» What you should do
Every line in the records below between the one holding "अलाउद्दीन खिलजी की" and the one holding "of the statement.", inclusive, is to be set down exactly; all other lines are to be left out.

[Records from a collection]
········
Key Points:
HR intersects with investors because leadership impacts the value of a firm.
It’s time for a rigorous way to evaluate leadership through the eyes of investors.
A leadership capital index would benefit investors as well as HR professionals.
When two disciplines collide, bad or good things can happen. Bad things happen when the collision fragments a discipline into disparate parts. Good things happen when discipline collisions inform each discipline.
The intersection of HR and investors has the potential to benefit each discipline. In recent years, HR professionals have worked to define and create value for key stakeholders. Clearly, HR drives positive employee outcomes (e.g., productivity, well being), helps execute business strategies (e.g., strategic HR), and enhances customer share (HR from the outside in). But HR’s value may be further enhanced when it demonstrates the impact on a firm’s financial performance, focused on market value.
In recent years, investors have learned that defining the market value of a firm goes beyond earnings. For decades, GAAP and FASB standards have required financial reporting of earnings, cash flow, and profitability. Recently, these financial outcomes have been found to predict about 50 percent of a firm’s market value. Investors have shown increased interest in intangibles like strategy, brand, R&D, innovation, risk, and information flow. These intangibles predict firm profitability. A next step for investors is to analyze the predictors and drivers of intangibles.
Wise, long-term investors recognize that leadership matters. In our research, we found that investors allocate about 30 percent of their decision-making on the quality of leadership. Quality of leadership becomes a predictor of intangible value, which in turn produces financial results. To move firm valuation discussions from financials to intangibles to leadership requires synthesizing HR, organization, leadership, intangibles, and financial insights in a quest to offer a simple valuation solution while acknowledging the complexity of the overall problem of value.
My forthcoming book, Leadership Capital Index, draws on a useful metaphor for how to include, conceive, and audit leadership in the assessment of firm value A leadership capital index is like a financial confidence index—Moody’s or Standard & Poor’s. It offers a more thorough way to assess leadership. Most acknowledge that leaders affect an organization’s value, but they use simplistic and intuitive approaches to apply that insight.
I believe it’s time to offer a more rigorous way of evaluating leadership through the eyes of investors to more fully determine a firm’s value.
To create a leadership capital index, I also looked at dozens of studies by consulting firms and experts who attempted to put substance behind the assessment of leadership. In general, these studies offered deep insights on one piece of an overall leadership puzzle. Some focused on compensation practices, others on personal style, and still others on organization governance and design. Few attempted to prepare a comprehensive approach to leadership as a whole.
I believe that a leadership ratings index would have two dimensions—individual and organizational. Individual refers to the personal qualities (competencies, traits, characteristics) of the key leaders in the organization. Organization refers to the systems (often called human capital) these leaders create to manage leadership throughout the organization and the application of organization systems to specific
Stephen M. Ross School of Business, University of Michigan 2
········
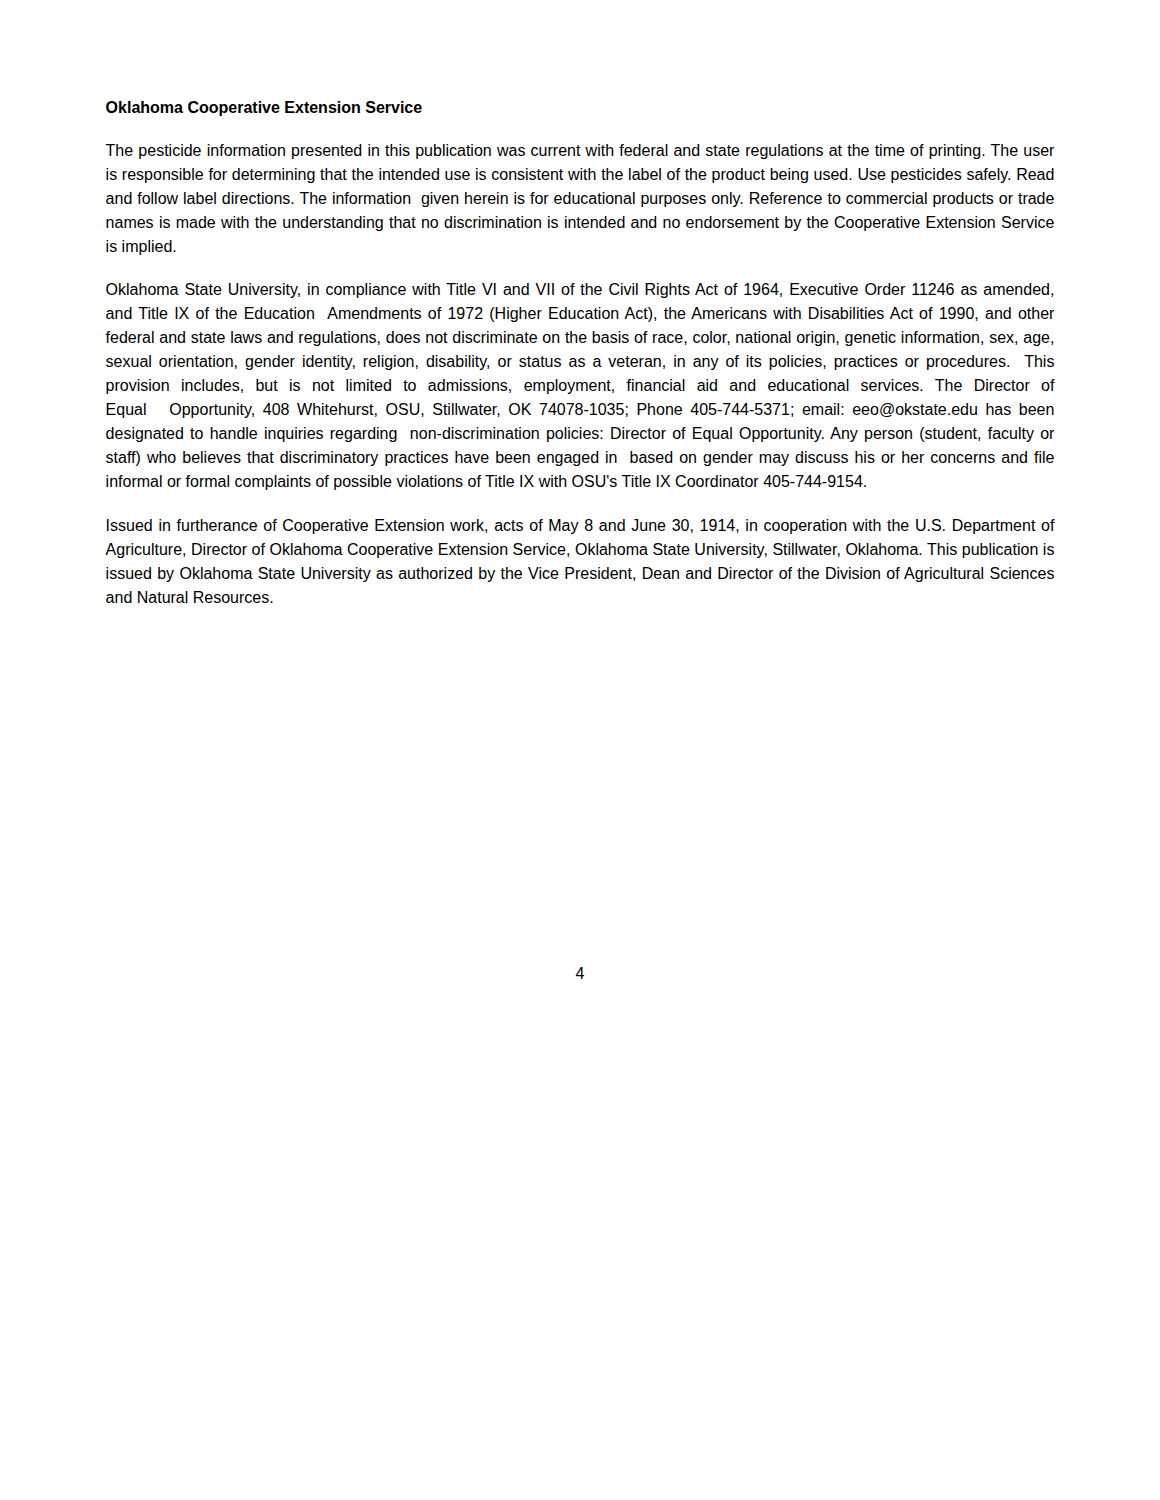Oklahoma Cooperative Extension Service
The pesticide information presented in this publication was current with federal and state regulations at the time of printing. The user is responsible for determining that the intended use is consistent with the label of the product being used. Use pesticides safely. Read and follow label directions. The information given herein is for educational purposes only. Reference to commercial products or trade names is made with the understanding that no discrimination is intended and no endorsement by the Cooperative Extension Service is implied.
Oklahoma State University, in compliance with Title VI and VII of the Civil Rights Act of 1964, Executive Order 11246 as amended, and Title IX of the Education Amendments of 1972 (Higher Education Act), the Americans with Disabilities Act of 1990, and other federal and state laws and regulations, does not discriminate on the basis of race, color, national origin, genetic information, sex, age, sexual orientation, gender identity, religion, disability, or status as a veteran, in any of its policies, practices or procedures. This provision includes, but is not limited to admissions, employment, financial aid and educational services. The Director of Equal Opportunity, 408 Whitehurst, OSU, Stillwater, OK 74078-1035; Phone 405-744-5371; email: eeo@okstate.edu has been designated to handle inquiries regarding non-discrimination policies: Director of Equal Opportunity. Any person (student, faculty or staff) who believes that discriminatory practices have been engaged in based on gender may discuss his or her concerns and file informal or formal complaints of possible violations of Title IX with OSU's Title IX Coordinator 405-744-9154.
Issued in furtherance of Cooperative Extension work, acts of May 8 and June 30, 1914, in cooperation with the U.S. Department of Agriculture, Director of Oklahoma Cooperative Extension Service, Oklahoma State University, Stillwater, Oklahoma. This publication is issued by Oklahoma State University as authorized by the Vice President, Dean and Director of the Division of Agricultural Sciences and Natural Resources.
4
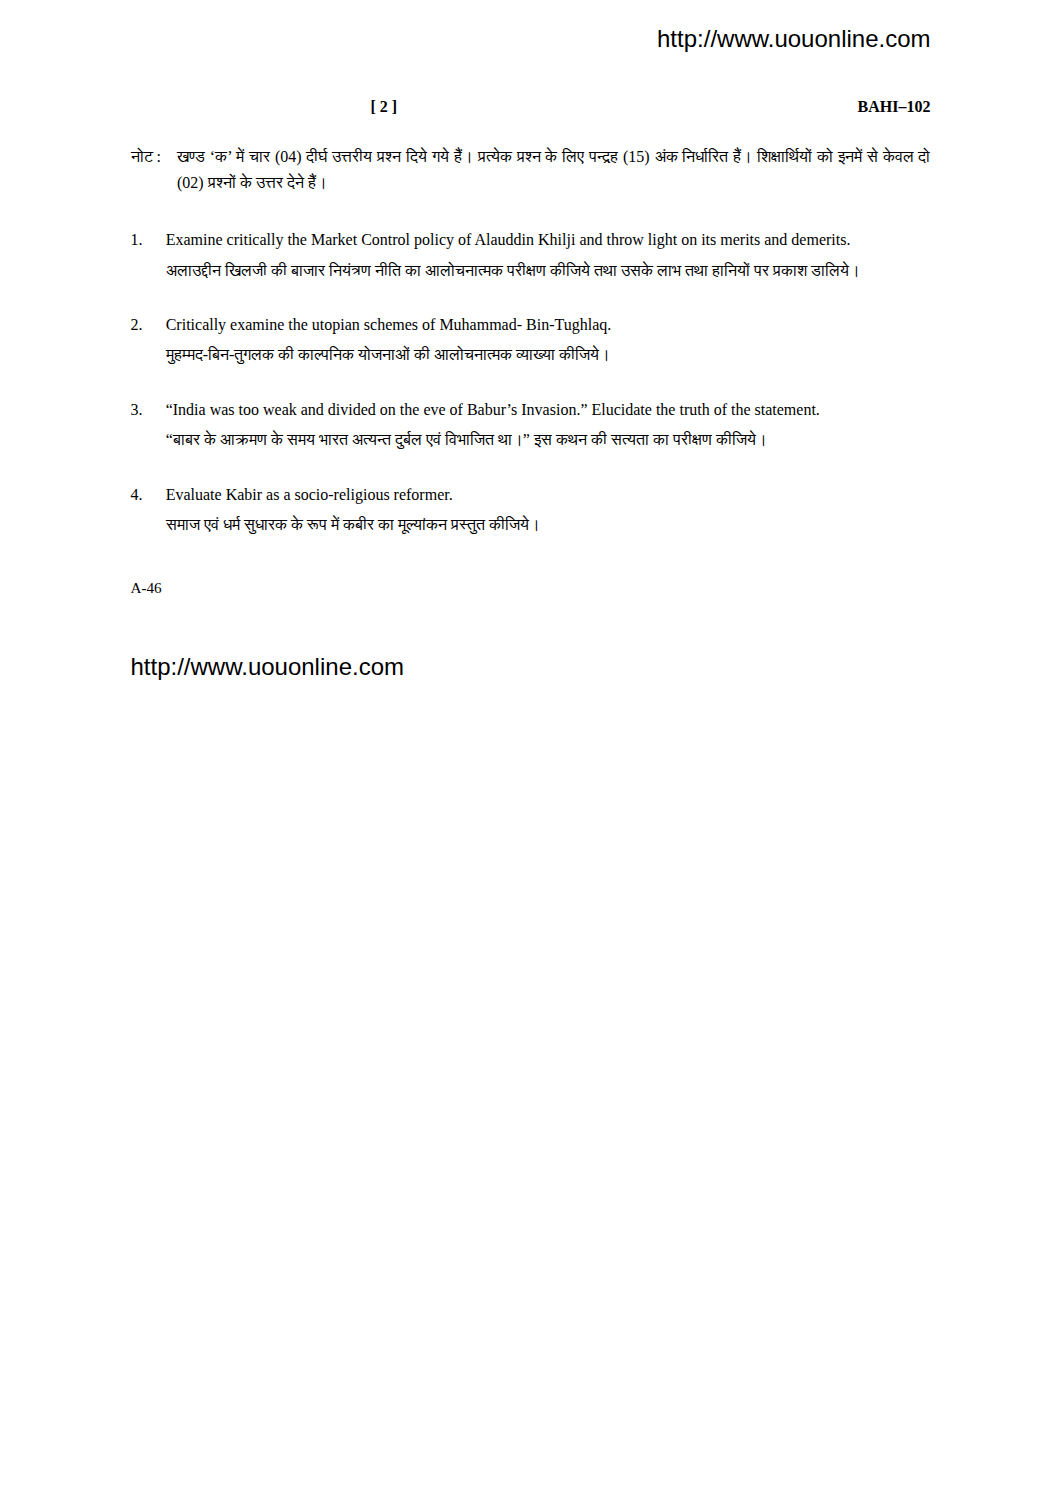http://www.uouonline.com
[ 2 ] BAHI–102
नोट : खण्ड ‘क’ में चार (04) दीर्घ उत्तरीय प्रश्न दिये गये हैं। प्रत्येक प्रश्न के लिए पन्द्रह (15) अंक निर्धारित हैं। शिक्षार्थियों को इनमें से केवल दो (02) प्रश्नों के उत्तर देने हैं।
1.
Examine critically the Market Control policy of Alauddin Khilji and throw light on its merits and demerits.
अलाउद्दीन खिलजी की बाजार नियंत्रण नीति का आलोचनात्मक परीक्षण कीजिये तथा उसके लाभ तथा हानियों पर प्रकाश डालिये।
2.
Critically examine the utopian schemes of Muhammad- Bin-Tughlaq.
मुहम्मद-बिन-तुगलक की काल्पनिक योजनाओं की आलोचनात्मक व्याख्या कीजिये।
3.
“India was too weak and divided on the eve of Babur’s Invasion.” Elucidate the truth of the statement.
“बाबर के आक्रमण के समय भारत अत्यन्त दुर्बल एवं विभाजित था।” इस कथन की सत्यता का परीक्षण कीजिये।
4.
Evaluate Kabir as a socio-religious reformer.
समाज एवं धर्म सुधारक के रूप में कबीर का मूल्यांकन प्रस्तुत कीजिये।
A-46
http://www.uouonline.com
········
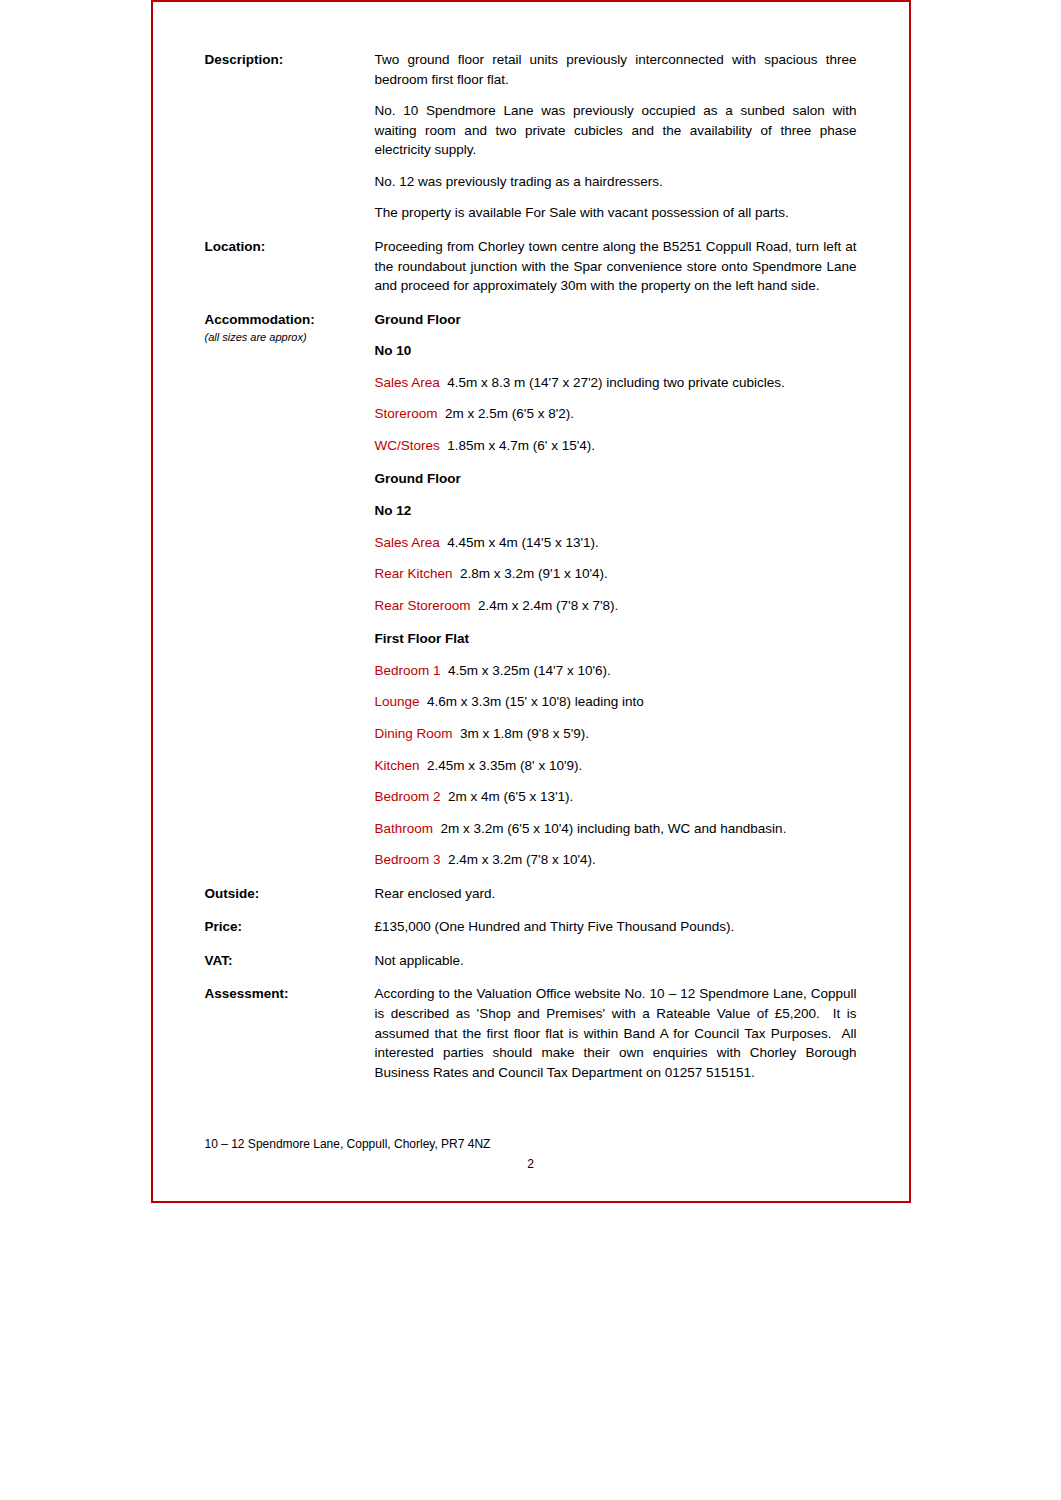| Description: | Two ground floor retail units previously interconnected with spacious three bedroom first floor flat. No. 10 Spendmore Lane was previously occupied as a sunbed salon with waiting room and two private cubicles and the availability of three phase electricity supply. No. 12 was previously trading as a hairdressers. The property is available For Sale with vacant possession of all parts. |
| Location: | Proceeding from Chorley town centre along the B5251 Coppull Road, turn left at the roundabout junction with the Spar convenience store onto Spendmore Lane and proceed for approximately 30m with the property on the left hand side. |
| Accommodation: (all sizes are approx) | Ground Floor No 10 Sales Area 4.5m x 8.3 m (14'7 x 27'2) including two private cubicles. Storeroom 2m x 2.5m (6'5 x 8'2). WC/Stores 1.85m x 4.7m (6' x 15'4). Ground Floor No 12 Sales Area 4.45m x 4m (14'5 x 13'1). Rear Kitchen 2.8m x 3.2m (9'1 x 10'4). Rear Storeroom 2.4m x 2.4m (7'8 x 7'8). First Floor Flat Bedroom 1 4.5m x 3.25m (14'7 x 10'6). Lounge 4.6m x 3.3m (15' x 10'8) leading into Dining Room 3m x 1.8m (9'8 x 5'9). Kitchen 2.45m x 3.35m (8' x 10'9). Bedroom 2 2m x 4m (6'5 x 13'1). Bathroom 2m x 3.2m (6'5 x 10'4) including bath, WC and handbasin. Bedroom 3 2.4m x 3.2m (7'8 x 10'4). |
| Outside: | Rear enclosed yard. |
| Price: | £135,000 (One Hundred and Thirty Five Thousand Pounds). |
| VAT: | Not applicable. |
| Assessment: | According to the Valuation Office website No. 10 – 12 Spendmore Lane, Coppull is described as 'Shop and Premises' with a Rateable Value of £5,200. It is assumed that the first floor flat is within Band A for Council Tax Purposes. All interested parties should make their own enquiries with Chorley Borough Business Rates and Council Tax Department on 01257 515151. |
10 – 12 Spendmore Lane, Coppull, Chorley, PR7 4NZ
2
········
» Final answer
अलाउद्दीन खिलजी की बाजार नियंत्रण नीति का आलोचनात्मक परीक्षण कीजिये तथा उसके लाभ तथा हानियों पर प्रकाश डालिये।
2.
Critically examine the utopian schemes of Muhammad- Bin-Tughlaq.
मुहम्मद-बिन-तुगलक की काल्पनिक योजनाओं की आलोचनात्मक व्याख्या कीजिये।
3.
“India was too weak and divided on the eve of Babur’s Invasion.” Elucidate the truth of the statement.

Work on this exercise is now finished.